Will you call the company to complain? More than than 1,400 North Carolinians, out of the 9,000 we called, agreed to phone in their dismay. 37 percent of them are customers of Bank of America.
(I have to pause to give a shout out to the American Family Association, which has also taken up Frank Turek’s cause, God bless them!)
NOM’s Marriage Anti-Defamation Alliance is not a one-shot. It’s the beginning of something truly big.

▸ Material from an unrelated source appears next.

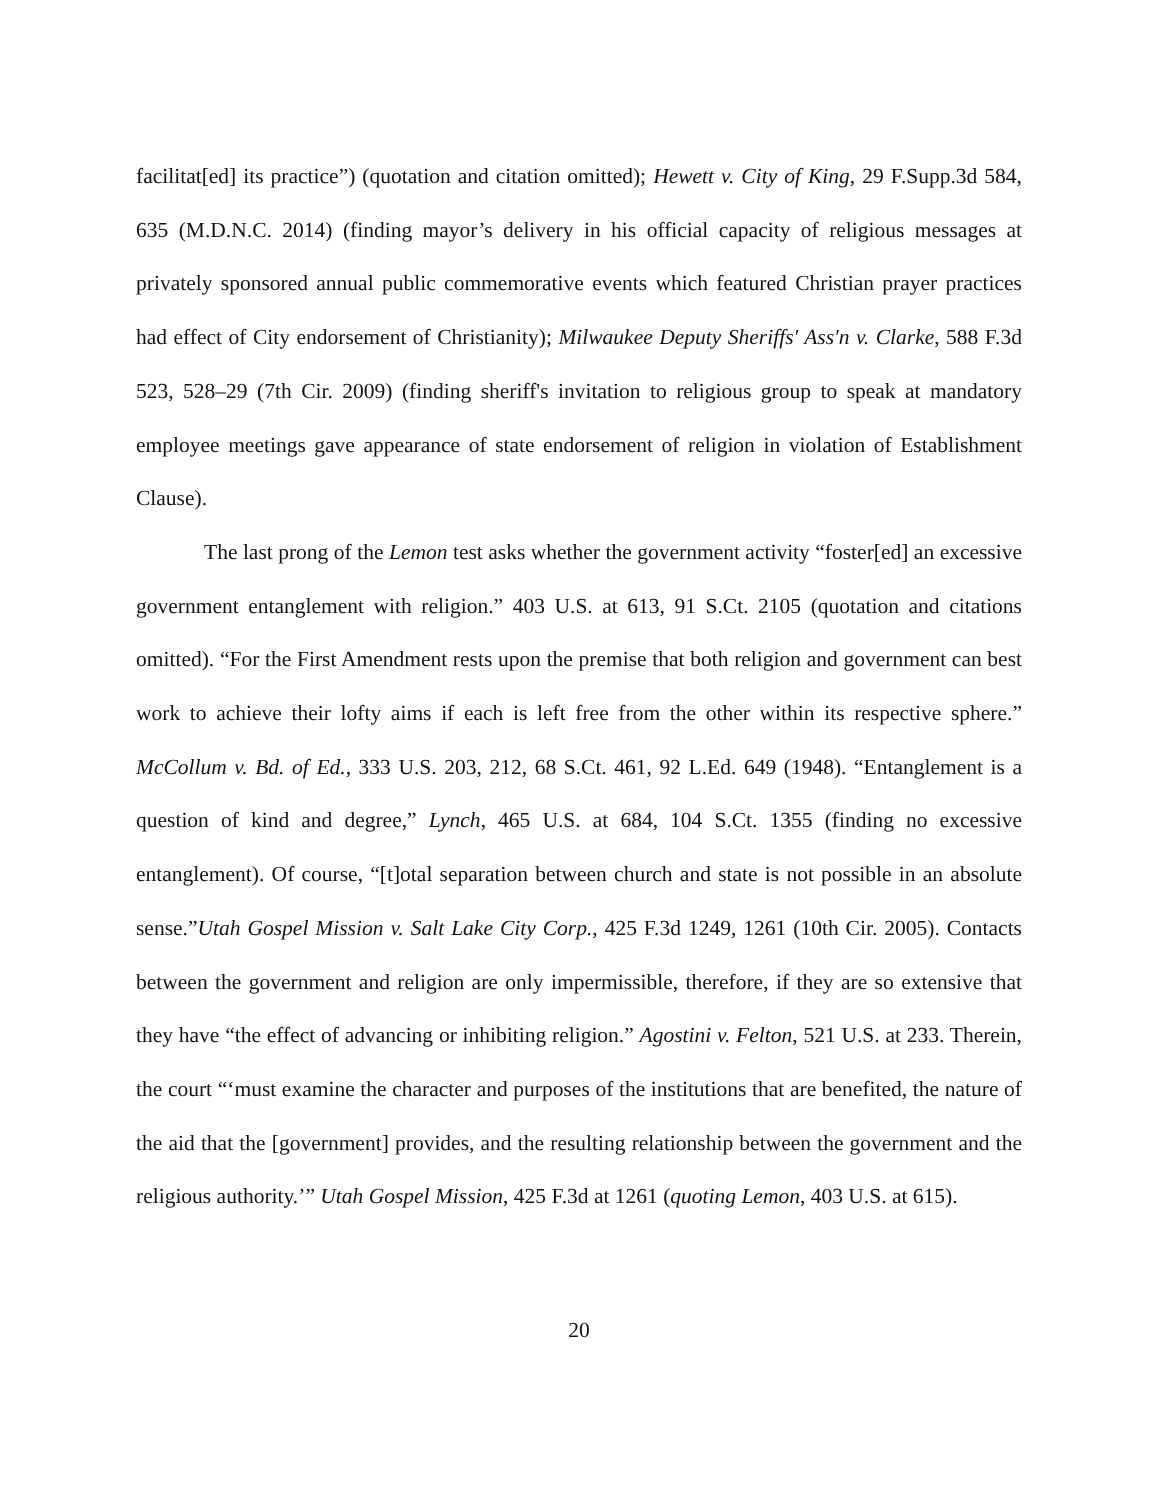facilitat[ed] its practice”) (quotation and citation omitted); Hewett v. City of King, 29 F.Supp.3d 584, 635 (M.D.N.C. 2014) (finding mayor’s delivery in his official capacity of religious messages at privately sponsored annual public commemorative events which featured Christian prayer practices had effect of City endorsement of Christianity); Milwaukee Deputy Sheriffs' Ass'n v. Clarke, 588 F.3d 523, 528–29 (7th Cir. 2009) (finding sheriff's invitation to religious group to speak at mandatory employee meetings gave appearance of state endorsement of religion in violation of Establishment Clause).
The last prong of the Lemon test asks whether the government activity “foster[ed] an excessive government entanglement with religion.” 403 U.S. at 613, 91 S.Ct. 2105 (quotation and citations omitted). “For the First Amendment rests upon the premise that both religion and government can best work to achieve their lofty aims if each is left free from the other within its respective sphere.” McCollum v. Bd. of Ed., 333 U.S. 203, 212, 68 S.Ct. 461, 92 L.Ed. 649 (1948). “Entanglement is a question of kind and degree,” Lynch, 465 U.S. at 684, 104 S.Ct. 1355 (finding no excessive entanglement). Of course, “[t]otal separation between church and state is not possible in an absolute sense.”Utah Gospel Mission v. Salt Lake City Corp., 425 F.3d 1249, 1261 (10th Cir. 2005). Contacts between the government and religion are only impermissible, therefore, if they are so extensive that they have “the effect of advancing or inhibiting religion.” Agostini v. Felton, 521 U.S. at 233. Therein, the court “‘must examine the character and purposes of the institutions that are benefited, the nature of the aid that the [government] provides, and the resulting relationship between the government and the religious authority.’” Utah Gospel Mission, 425 F.3d at 1261 (quoting Lemon, 403 U.S. at 615).
20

We need to come together in love to support each other in the threats to our jobs, our families, and our rights that are now clearly laid down by gay-marriage advocates.
In the meantime, Eastman, law professor at Chapman University School of Law, founding director of the conservative Center for Constitutional Jurisprudence and contributor for the Claremont Institute, is taking over Gallagher’s post.
In a commprehensive primer on Eastman, Media Matters points out that Gallagher’s anti-gay rhetoric — calling homosexuality “an unfortunate thing” which represents “at a minimum, a sexual dysfunction” and accusing gay men and lesbians of “committing several different kinds of sins” — has been matched by Eastman’s, who has called homosexuality one of ““two new indicia of barbarism” in the 20th Century.
The American Independent’s sister site The Colorado Independent explains Eastman has defended the Boy Scouts’ discrimination against gay and lesbian troop leaders and has been a strong opponent to same-sex parents adopting children.
Last month, Eastman participated in a blog symposium sponsored by the Supreme Court of the United States blog (SCOTUSblog) on the subject of same-sex marriage. In his entry, Eastman defended the ”constitutionality of traditional marriage,” writing: “It is no denigration of one class or the other to acknowledge the biological truth that same-sex and opposite-sex couples are not similarly situated with respect to at least one of the purposes of marriage, namely, procreation.”
Initially, NOM had announced Gallagher would be participating in the symposium, but she never did. In an email, SCOTUSblog told TAI that Gallagher decided not to submit an entry due to “time limitations.”